Type Locality: Algeria, Oued Magra.
Vernacular Names: Simon's Dipodil.
Synonyms: Dipodillus (Dipodillus) kaiseri (Setzer 1958) .
Distribution: Along the coast of Egypt (west of Nile Delta) and NE Libya, coastal and inland in NW Libya and Tunisia, and high plateau region of the Atlas in Algeria and E Morocco (see Cockrum et al., 1976).
Conservation: IUCN – Lower Risk (lc) as Gerbillus simoni .
Discussion: Subgenus Dipodillus . A distinctive species ( Lay, 1983; Pavlinov et al., 1990) revised by Cockrum et al. (1976 a) and reviewed by Pavlinov et al. (1990).

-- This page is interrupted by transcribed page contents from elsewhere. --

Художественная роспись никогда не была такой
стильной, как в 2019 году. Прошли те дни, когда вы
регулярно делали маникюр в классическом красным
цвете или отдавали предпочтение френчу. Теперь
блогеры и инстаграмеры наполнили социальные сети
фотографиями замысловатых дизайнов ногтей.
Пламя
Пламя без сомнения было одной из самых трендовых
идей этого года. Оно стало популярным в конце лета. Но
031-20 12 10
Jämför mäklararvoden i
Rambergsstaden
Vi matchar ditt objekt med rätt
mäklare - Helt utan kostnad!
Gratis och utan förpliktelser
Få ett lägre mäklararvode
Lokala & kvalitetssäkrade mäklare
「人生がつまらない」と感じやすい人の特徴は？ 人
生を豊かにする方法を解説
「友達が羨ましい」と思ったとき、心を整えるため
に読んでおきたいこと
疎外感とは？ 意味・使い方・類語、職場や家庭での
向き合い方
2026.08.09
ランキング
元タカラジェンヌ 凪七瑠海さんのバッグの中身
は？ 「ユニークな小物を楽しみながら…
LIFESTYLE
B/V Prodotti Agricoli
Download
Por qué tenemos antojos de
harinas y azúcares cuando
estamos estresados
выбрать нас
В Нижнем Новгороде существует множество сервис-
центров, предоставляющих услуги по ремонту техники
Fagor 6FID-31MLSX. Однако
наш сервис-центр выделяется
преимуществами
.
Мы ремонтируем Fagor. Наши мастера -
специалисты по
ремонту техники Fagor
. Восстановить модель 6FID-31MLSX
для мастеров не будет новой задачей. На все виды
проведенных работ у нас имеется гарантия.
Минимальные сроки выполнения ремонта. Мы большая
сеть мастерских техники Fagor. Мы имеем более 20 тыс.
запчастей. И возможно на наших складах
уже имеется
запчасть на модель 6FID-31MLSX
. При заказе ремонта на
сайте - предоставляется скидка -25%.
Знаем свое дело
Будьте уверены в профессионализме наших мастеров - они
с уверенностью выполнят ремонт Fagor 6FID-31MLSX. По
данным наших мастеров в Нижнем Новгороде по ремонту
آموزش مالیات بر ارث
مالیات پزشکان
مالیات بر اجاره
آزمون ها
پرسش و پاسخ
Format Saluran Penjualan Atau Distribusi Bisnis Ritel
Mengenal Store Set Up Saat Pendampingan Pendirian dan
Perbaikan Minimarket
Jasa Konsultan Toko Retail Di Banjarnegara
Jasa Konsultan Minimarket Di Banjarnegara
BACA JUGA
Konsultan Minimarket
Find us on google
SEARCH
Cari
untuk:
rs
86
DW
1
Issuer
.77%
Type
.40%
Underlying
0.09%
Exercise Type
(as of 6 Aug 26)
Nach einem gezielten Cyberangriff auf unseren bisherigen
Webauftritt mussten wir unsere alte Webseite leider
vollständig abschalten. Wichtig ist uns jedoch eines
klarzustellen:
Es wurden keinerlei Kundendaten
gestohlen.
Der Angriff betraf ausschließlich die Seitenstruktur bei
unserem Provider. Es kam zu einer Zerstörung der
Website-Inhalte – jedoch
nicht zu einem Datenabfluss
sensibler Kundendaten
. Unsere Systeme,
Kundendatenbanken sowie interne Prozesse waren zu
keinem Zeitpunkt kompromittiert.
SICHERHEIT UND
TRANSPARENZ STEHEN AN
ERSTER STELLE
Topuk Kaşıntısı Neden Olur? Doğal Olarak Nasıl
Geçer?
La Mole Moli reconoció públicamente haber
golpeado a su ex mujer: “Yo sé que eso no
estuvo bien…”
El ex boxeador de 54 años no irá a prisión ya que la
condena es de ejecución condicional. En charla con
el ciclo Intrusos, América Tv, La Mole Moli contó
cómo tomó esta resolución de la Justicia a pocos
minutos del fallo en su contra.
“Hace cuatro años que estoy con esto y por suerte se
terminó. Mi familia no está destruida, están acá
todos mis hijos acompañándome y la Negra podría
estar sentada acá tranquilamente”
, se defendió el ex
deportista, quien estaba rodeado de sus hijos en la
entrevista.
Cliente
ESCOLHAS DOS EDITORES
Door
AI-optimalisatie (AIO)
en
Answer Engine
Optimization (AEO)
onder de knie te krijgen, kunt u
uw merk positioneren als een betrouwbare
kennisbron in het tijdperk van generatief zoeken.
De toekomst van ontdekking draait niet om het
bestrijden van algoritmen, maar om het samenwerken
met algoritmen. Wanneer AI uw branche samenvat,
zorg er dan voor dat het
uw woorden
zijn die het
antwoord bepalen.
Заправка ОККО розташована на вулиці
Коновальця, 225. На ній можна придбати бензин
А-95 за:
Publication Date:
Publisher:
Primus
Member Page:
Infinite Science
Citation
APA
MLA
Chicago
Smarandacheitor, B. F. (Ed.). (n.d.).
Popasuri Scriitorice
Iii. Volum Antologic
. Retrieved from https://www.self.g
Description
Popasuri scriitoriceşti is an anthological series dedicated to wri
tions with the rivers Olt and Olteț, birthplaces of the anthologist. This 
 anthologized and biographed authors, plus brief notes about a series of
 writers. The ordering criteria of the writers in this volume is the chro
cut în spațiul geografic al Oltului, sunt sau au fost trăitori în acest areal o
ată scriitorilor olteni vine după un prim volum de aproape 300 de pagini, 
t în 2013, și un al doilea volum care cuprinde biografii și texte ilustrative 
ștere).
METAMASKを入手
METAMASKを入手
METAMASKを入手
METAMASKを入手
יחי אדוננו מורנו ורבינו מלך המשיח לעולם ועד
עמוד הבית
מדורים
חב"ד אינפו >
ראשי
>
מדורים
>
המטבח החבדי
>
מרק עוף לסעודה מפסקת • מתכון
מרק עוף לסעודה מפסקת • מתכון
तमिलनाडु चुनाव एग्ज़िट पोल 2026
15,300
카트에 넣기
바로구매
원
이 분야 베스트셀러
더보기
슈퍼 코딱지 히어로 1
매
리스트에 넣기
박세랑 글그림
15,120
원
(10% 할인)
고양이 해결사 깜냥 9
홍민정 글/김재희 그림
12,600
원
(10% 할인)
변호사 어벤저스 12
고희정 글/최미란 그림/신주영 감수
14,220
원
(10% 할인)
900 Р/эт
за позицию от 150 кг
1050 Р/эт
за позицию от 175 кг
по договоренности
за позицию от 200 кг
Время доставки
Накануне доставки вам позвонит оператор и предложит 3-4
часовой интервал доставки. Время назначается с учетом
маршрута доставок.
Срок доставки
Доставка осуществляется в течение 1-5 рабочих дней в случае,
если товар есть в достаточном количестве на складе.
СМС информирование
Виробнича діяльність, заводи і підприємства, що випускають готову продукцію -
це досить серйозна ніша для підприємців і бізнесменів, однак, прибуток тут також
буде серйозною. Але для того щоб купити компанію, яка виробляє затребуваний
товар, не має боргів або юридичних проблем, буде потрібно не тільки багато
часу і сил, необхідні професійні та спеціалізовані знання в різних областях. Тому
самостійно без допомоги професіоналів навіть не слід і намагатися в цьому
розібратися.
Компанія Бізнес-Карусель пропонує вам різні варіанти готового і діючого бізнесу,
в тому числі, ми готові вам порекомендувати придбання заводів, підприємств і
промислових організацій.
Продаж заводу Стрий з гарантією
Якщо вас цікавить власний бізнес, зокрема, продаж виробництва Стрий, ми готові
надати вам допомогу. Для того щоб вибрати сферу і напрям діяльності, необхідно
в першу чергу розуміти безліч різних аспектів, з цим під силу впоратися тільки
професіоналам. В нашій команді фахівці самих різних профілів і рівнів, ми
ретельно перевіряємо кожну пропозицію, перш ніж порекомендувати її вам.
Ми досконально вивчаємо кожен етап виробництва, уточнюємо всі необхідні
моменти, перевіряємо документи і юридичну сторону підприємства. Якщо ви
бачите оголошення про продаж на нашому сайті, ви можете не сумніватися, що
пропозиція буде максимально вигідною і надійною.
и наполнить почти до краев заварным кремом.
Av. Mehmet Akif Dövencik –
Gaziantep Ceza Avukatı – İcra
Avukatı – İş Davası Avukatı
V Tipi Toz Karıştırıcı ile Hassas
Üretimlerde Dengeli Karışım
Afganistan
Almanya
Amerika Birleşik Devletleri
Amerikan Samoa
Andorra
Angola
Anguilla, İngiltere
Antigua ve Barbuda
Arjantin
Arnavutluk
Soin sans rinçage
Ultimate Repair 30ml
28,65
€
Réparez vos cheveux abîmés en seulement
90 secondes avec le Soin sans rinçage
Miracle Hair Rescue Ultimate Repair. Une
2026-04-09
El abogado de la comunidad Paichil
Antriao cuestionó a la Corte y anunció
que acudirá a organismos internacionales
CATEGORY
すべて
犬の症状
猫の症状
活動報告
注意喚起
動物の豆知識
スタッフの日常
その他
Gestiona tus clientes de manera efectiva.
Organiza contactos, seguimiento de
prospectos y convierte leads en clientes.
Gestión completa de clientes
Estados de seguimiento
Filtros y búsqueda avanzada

Regional reviews are available for Egypt ( Osborn and Helmy, 1980), Libya ( Ranck, 1968), and Algeria ( Kowalski and Rzebik-Kowalska, 1991). Although samples from coastal Egypt ( kaiseri ) have, on average, slightly longer tails, darker pelage, and smaller auditory bulla than do those from the western portion of the range ( simoni ), the variation is clinal east to west, prompting Cockrum et al. (1976 a) to treat all populations as a single species. This interpretation was endorsed by Osborn and Helmy (1980) from their study of Egyptian samples and comparisons with data in the literature, and supports Wassif’s (1956, 1960) earlier conclusion that kaiseri is synonymous with D. simoni . Chromosomal data summarized by Qumsiyeh and Schlitter (1991); karyotype (2n = 60, FN = 72) of Tunisian sample described by Chetoui et al. (2002).